Je n’ai jamais cessé de dire, moi aussi, que l’homme était une femme comme les autres, à commencer par moi-même, car c’est une grande qualité des hommes que de pouvoir aussi être femme, et de très bien comprendre la femme, mieux qu’elle ne se comprend elle-même, et de savoir ce qu’elle désire, puisque de son côté, elle n’en sait rien.
Restons ouvertes d’esprit et positives, puisque c’est mieux de croire que les vieux barbons qui voulaient préserver leurs règles, traditions et prérogatives sont bel et bien au temps de la canne et du deuil qu’on ne leur doit pas! Depuis leur disparition, on n’est plus les mêmes! Au moins, ici, dans notre espace de vie. Plus loin, c’est encore plus loin et plus compliqué ou toujours pareil. Une question ou une pensée pacifiste/ guerrière/ constructive pour traverser les temps et les convulsions barbares?

**DONNÉES FOURNIES:**
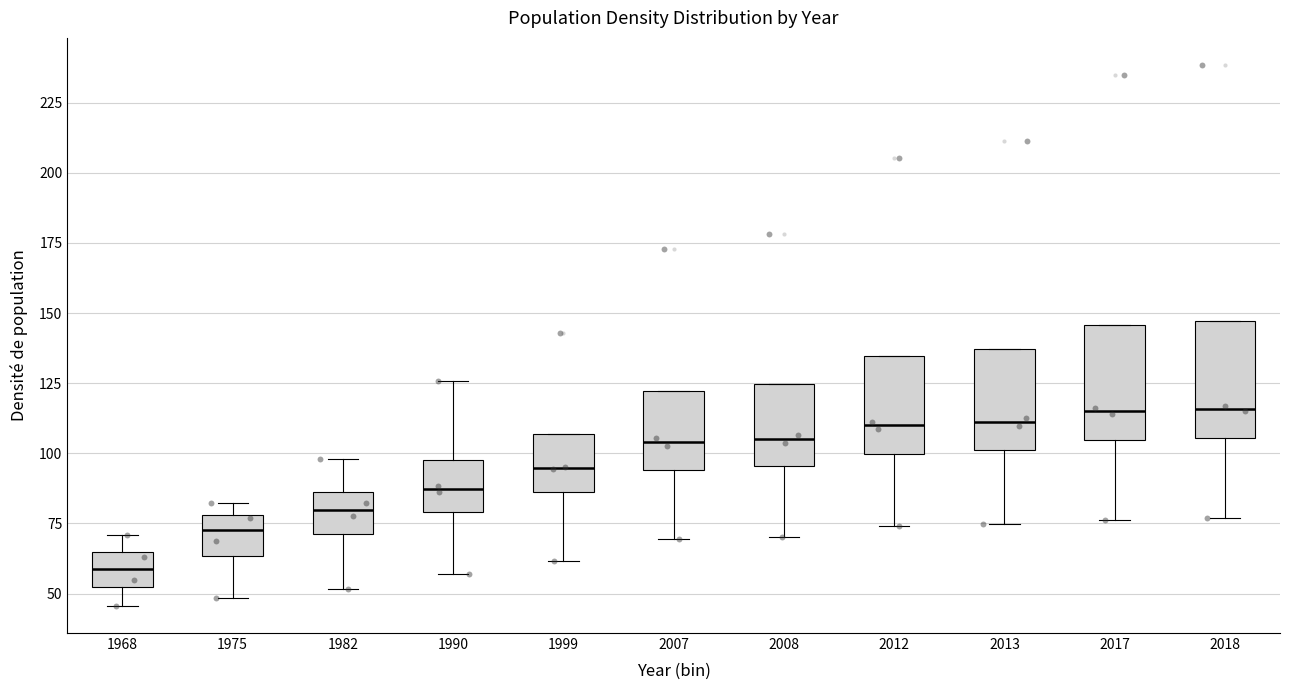

Reading left to right, transcribe this box plot: for each box, give where its median line is, the range the box spans, and where its two whiskers end, as read against the y-axis. The values are not printed on the chart, so give them approximately, as read against the axis.

1968: median 60, box 50 to 65, whiskers 45 to 70
1975: median 75, box 65 to 80, whiskers 50 to 80 (just above the box's upper edge)
1982: median 80, box 70 to 85, whiskers 50 to 100
1990: median 85, box 80 to 100, whiskers 55 to 125
1999: median 95, box 85 to 105, whiskers 60 to 105
2007: median 105, box 95 to 120, whiskers 70 to 120
2008: median 105, box 95 to 125, whiskers 70 to 125
2012: median 110, box 100 to 135, whiskers 75 to 135
2013: median 110, box 100 to 135, whiskers 75 to 135
2017: median 115, box 105 to 145, whiskers 75 to 145
2018: median 115, box 105 to 145, whiskers 75 to 145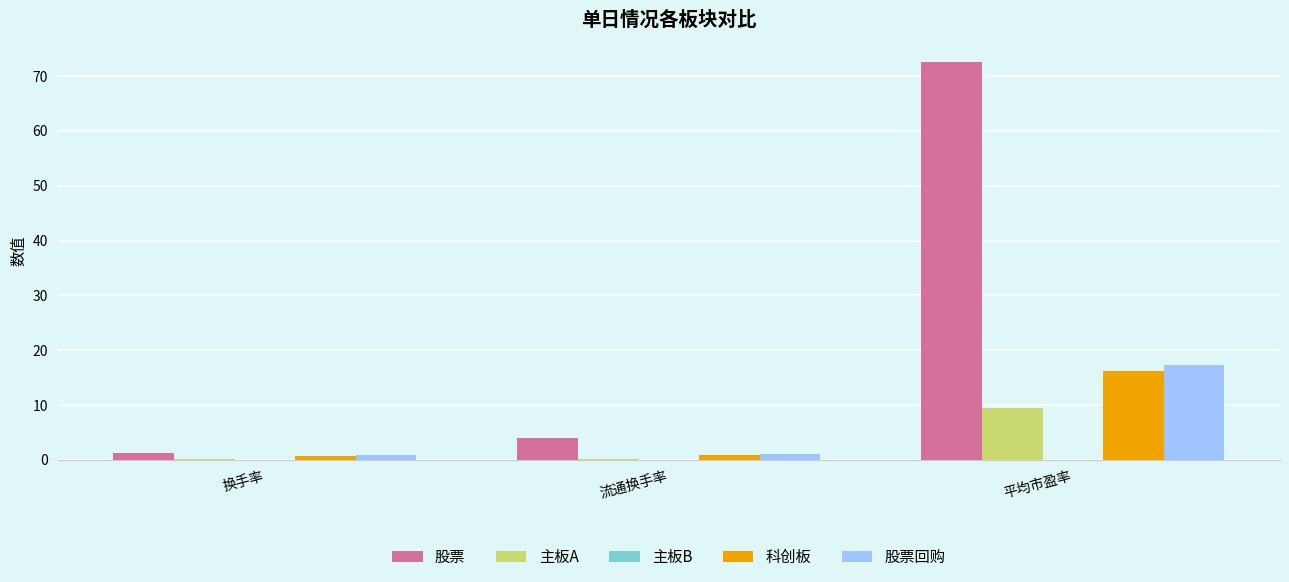

What is the average value of the 主板A series?

3.3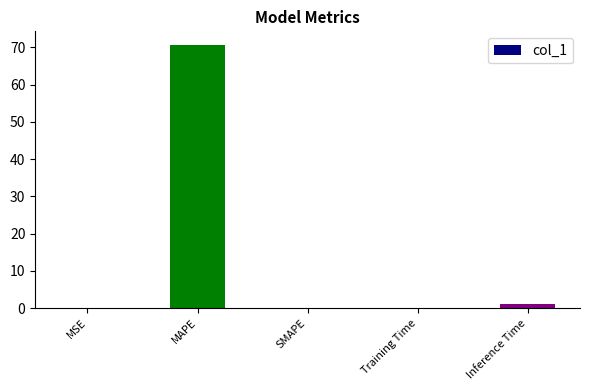

The value at MAPE is 96.6. True or false?

False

**CONSIGNES:**
**A.** D'après le texte de lecture, pourquoi l'homme saurait-il ce que la femme désire ? Expliquez-le en une à trois phrases.
**B.** Selon le texte de lecture, qu'est-ce qui a changé depuis la disparition des vieux barbons ?
**C.** Prolongez le texte de lecture sur les hommes, les femmes et les vieux barbons à partir de sa dernière phrase.

**VOS RÉPONSES:**
**A.** L'homme saurait ce que la femme désire parce que, de son côté, elle n'en sait rien. Le texte présente cela comme l'une des grandes qualités des hommes, qui comprendraient la femme mieux qu'elle ne se comprend elle-même.

**B.** Depuis leur disparition, on n'est plus les mêmes, au moins ici, dans notre espace de vie.

**C.**
Je me sens plein de pensées barbares, et d’envies plus barbares encore, dussent-elles ne pas être agréées par notre terrifiante époque de censure, où plus aucun homme n’ose dire un mot, sans prendre le risque de se voir réduit en charpie, sans anesthésie qui plus est. Pour cette raison, je me contenterais de conclure pudiquement que la femme, vraiment, la femme est une chose formidable.